The main current objective within face analysis is investigating the introduction of 3D model approaches in the face recognition area. GTAV is extending the traditional approaches (PCA or LDA) to a 2D space and additionally introducing depth information (third dimension). Recently, a face database has been created and is available at the GTAV Face Database.

Automatic summarization generation of sports video content has been object of great interest for many years. Although semantic descriptions techniques have been proposed, many of the approaches still rely in low-level video descriptors that render quite limited results due to the complexity of the problem and to the low capability of the descriptors to represent semantic content. GTAV is developing a new approach for automatic summarization generation of soccer videos using high-level semantic descriptions. The approach first finds low-level audio-visual descriptors that are lately adequately combined to define semantic events of interest in the soccer video. Once the semantic events are defined, a summarization of a complete soccer match is generated from a set of events video automatic filters based on true soccer summarization experience. Results are very good and are in the process of being used in commercial applications.

Reverse Engineering (RE) in the semiconductor industry deals with the process of obtaining the schematic diagram of an integrated circuit from its physical representation. The application of image processing in this field ease and speed up repetitive tasks that require high human efforts and hardware resources.

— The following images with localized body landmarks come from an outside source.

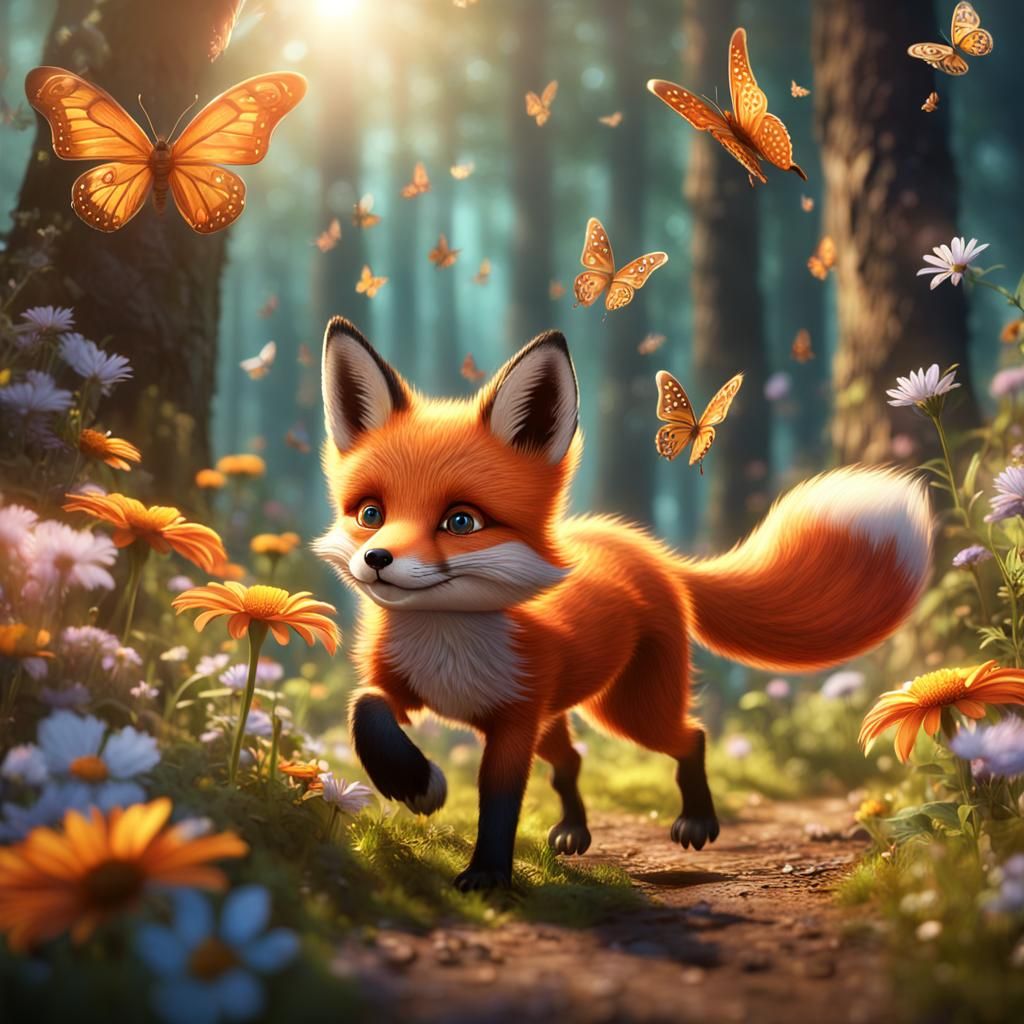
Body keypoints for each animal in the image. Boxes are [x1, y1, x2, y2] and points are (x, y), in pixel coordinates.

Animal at [315, 316, 933, 891]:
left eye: (461, 522)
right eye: (370, 513)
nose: (376, 559)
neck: (448, 641)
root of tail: (647, 549)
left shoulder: (515, 722)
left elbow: (500, 800)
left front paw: (488, 874)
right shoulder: (407, 686)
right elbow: (364, 711)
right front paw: (414, 782)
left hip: (629, 711)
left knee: (690, 737)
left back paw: (697, 821)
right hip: (566, 715)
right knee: (571, 761)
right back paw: (575, 830)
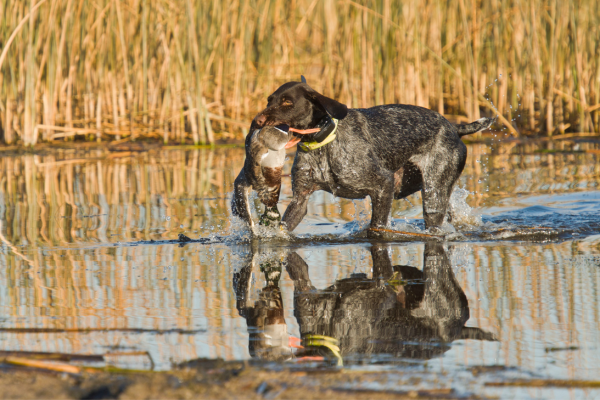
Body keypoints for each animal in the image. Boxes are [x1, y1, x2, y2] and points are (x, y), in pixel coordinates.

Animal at [232, 76, 494, 234]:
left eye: (287, 102)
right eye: (269, 100)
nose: (257, 122)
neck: (323, 145)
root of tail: (454, 127)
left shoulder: (383, 186)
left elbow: (376, 226)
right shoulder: (300, 199)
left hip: (433, 195)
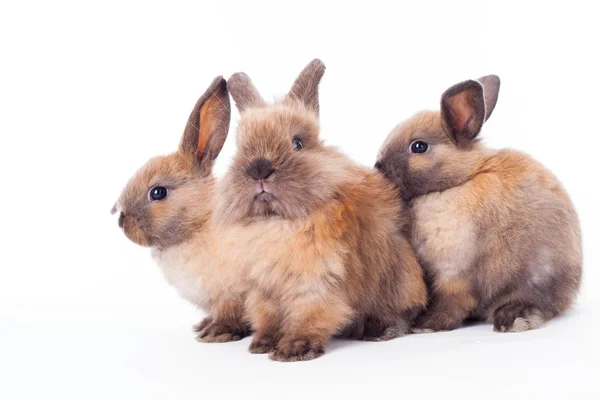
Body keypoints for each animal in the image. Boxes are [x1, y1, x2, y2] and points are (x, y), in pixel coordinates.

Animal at [111, 76, 250, 342]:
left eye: (158, 192)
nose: (121, 220)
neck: (199, 224)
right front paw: (203, 326)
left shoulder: (231, 295)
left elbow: (231, 315)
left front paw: (215, 333)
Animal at [218, 59, 428, 362]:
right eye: (241, 147)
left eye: (297, 143)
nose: (259, 168)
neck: (276, 221)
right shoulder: (264, 290)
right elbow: (268, 318)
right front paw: (262, 344)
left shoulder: (314, 281)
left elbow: (310, 314)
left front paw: (293, 350)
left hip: (399, 280)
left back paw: (379, 330)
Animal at [376, 75, 580, 334]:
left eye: (419, 146)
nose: (378, 167)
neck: (457, 182)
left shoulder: (454, 274)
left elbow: (452, 303)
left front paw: (425, 326)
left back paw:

GTAV, in combination with the Barcelona Microelectronics Institute (IMB-CNM) is doing active work in this area that has lead to an impressive number of results and background knowledge to be applied in different areas.

GTAV performs also research in advance video coding approaches. In particular a lot of effort has been put lately on Distributed Video Coding (DVC). DVC allows the complexity of the encoders to be reduced, so power- or complexity-limited devices like mobile phones or surveillance cameras can transmit video. The combination of such a Simple-Encoder-Complex-Decoder system with existing Complex-Encoder-Simple-Decoder systems should allow mobile-to-mobile videoconferencing (by using a transcoder located on the fixed network).

GTAV is also involved in a number of application projects related to the Spanish and Catalan audio-visual industry. Knowledge is being gained on mobile applications based on IOS and Android operating systems.